Dunia Ruby dimulai saat anak-anak terserang penyakit aneh dan mati tiba-tiba. Anak-anak yang berhasil bertahan hidup dikumpulkan ke dalam karantina untuk dikontrol. Mereka akan dibagi ke dalam lima kelompok: Hijau untuk normal, Biru untuk telekinesis, Kuning untuk listrik, Merah untuk ledakan, dan Oranye untuk pengendali pikiran. Ya, anak-anak spesial ini punya kekuatan, saudara-saudara.

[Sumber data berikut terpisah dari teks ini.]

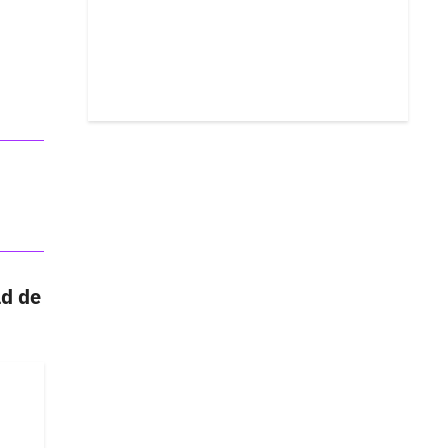
ad de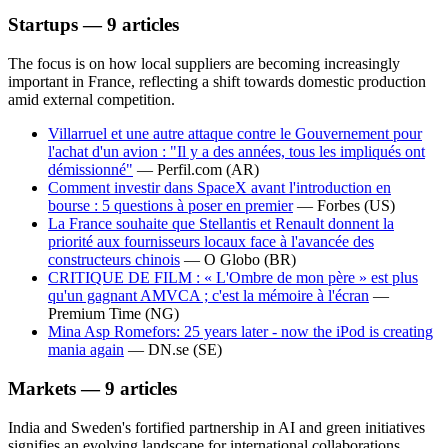
Startups — 9 articles
The focus is on how local suppliers are becoming increasingly
important in France, reflecting a shift towards domestic production
amid external competition.
Villarruel et une autre attaque contre le Gouvernement pour
l'achat d'un avion : "Il y a des années, tous les impliqués ont
démissionné"
—
Perfil.com
(AR)
Comment investir dans SpaceX avant l'introduction en
bourse : 5 questions à poser en premier
—
Forbes
(US)
La France souhaite que Stellantis et Renault donnent la
priorité aux fournisseurs locaux face à l'avancée des
constructeurs chinois
—
O Globo
(BR)
CRITIQUE DE FILM : « L'Ombre de mon père » est plus
qu'un gagnant AMVCA ; c'est la mémoire à l'écran
—
Premium Time
(NG)
Mina Asp Romefors: 25 years later - now the iPod is creating
mania again
—
DN.se
(SE)
Markets — 9 articles
India and Sweden's fortified partnership in AI and green initiatives
signifies an evolving landscape for international collaborations,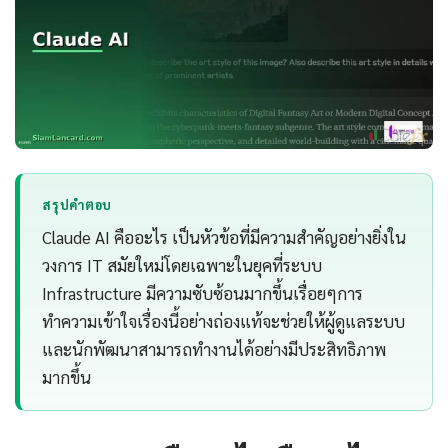
สรุปคำตอบ
Claude AI คืออะไร เป็นหัวข้อที่มีความสำคัญอย่างยิ่งใน
วงการ IT สมัยใหม่โดยเฉพาะในยุคที่ระบบ
Infrastructure มีความซับซ้อนมากขึ้นเรื่อยๆการ
ทำความเข้าใจเรื่องนี้อย่างถ่องแท้จะช่วยให้ผู้ดูแลระบบ
และนักพัฒนาสามารถทำงานได้อย่างมีประสิทธิภาพ
มากขึ้น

Ruby punya latar belakang yang cukup kasihan. Di bab-bab awal, ia kehilangan banyak orang karena kekuatannya. Dia adalah Oranye yang berhasil menyembunyikan dirinya sebagai Hijau. Sampai suatu hari dia ketahuan.

Ruby nantinya akan kabur ke dunia luar dan bertemu dengan teman-teman yang akan mengajarkannya tentang banyak hal. Dia akhirnya tahu tentang apa saja yang ada di luar dunia sempitnya selama di kamp. Dia juga belajar tentang rasa percaya, pengorbanan, dan tentu saja jatuh cinta. Tidak lengkap novel young adult tanpa itu.

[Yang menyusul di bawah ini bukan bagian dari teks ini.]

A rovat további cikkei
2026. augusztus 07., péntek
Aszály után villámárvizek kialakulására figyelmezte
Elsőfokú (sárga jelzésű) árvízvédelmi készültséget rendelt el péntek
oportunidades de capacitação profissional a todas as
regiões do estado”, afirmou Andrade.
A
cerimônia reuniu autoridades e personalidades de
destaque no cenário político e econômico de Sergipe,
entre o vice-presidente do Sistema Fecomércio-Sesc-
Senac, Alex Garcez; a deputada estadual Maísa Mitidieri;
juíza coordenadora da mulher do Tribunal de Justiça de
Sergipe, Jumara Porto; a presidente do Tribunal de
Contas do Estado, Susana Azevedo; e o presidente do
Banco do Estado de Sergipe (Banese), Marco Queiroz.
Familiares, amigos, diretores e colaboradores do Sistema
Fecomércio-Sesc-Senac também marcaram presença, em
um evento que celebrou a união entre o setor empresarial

Sebenarnya saya tidak merasa buku ini jelek. Saya suka dengan Ruby, Liam, Zu, dan Charles. Saya suka bagaimana mereka melakukan road trip yang kesannya santai banget. Padahal mereka sedang diburu. Saya suka bagaimana Liam yang berkepribadian hangat akhirnya berhasil membuat Ruby mau memercayai kelompok kecil mereka.

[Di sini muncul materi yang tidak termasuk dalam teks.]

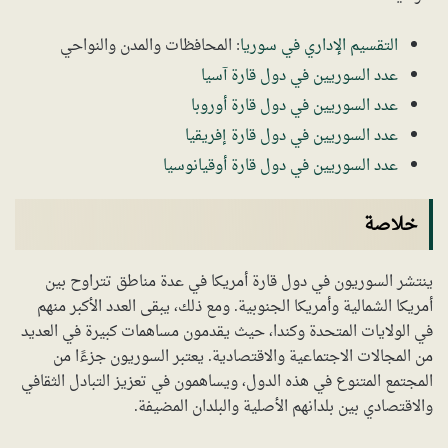
التقسيم الإداري في سوريا
: المحافظات والمدن والنواحي
عدد السوريين في دول قارة آسيا
عدد السوريين في دول قارة أوروبا
عدد السوريين في دول قارة إفريقيا
عدد السوريين في دول قارة أوقيانوسيا
خلاصة
ينتشر السوريون في دول قارة أمريكا في عدة مناطق تتراوح بين
أمريكا الشمالية وأمريكا الجنوبية. ومع ذلك، يبقى العدد الأكبر منهم
في الولايات المتحدة وكندا، حيث يقدمون مساهمات كبيرة في العديد
من المجالات الاجتماعية والاقتصادية. يعتبر السوريون جزءًا من
المجتمع المتنوع في هذه الدول، ويساهمون في تعزيز التبادل الثقافي
والاقتصادي بين بلدانهم الأصلية والبلدان المضيفة.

Dan penjahatnya cukup bikin penasaran. Betapa mengerikan kalau penjahat bisa punya kekuatan mengontrol seperti itu. Keren. 

Ending buku ini sebenarnya tipe yang saya suka. Biasanya saya pasti nangis kalau ada adegan seperti itu. Sayangnya, itu tidak terjadi. Mungkin karena saya tidak nyaman dengan terjemahannya sehingga saya kurang connect dengan cerita di buku ini secara keseluruhan. Tapi buku ini cukup menghibur dan bikin saya ingin lanjut ke sekuelnya.

Oh, saya juga sudah nonton filmnya. Ugh. Cheesy banget. Bukunya tidak seperti itu, sungguh. Lebih natural.